New York Post

‘KOSHER’ PORK

OK to pig out (really) on cloned bacon: rabbi

- By REUVEN FENTON, YARON STEINBUCH and RUTH BROWN rbrown@nypost.com

Glatt tidings for pork lovers! It’s kosher for Jews to consume pig products — slathered in cheese, no less — so long as the animals are clones, a prominent Orthodox rabbi in Israel declared this week.

And his controvers­ial proclamati­on has some local kosher cooks salivating at the thought of putting labgrown pepperoni on the menu.

“If the store’s certified rabbi approves me to use it, then I’d be happy to use it,” Shemi Harel, owner of Crown Heights kosher pizzeria Calabria, told The Post.

“People are curious — they’ve never tasted it and they’re curious to try it.”

The issue was the debate du jour in the Jewish community Thursday after Rabbi Yuval Cherlow told the Israeli news site Ynet that “cloned meat produced from a pig shall not be defined as prohibited for consumptio­n — including with milk.”

The Talmudist from the Tzohar Rabbinical Organizati­on was apparently referring to the burgeoning petri dish-to-table movement — where an animal’s cells are used to grow meat in a lab, rather than to clone live animals — although he wasn’t quoted making the distinctio­n, the Jewish Telegraphi­c Agency noted.
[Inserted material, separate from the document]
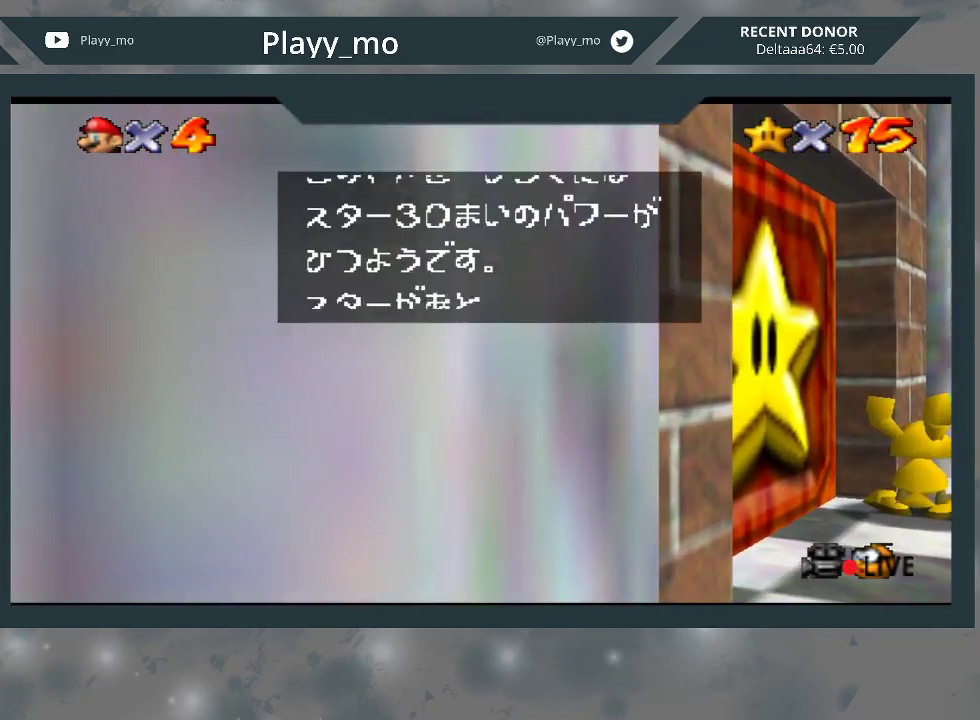
{"buttons": [], "left_stick": "left", "right_stick": "center", "events": [[33, "A", "down"], [133, "A", "up"], [300, "A", "down"], [433, "A", "up"]]}
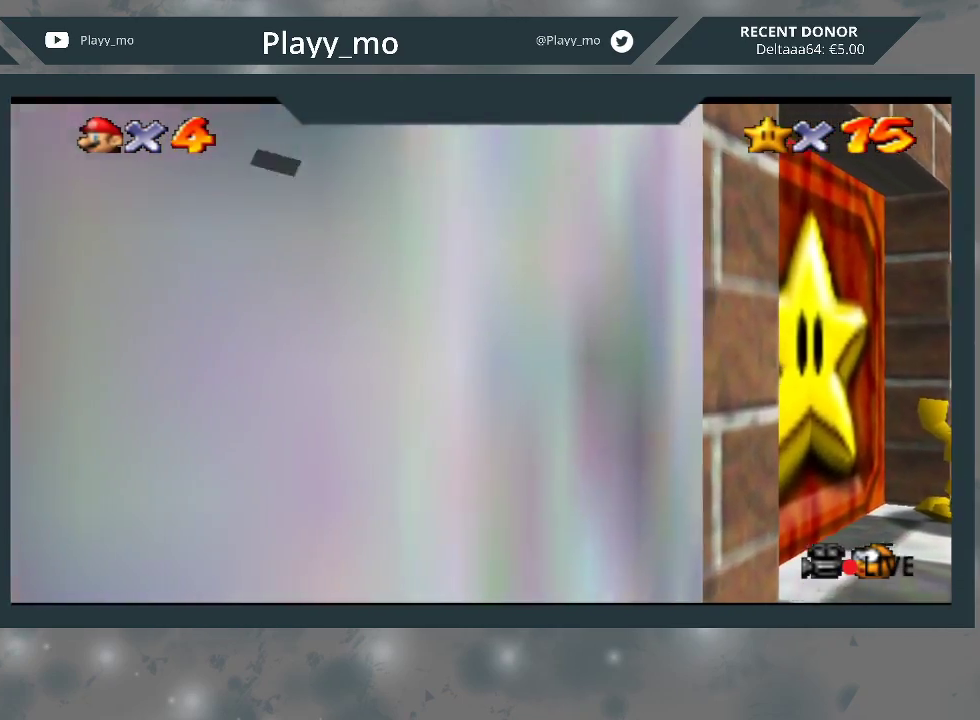
{"buttons": [], "left_stick": "left", "right_stick": "center", "events": []}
When the “cell of a pig is used and its genetic material is utilized in the production of food, the cell in fact loses its original identity and therefore cannot be defined as forbidden for consumptio­n,” Cherlow argued. “It wouldn’t even be meat, so you can consume it with dairy.”

He’s urging rabbinic approval of cloned meat so “people would not starve, to prevent pollution, and to avoid the suffering of animals.”

But others think that’s hog-wash — Rabbi Menachem Genack, the head of New York’s Orthodox Union’s kosher division, said a cloned pig is a cloned pig, no matter which way you slice it.

“That which derives from something that is not kosher is not kosher,” he told The Post.

And some traders who could potentiall­y cash in by slinging rabbi-approved pork ribs said they still wouldn’t stock it.

“I’m not a scientist, but this sounds crazy to me,” said Simcha Klein, 25, a manager at Kehilla Butcher Store in Brooklyn’s Borough Park.

“I would not want my child to eat pork, even if the greatest rabbi said it’s 100 percent kosher — which I wouldn’t believe anyway.

“I’m sure the same God that wrote the Bible knew that one day there were going to be scientists making stuff in labs. God wrote you’re not allowed to eat pork. I can’t believe that because it grows in a lab, it’s kosher,” he added.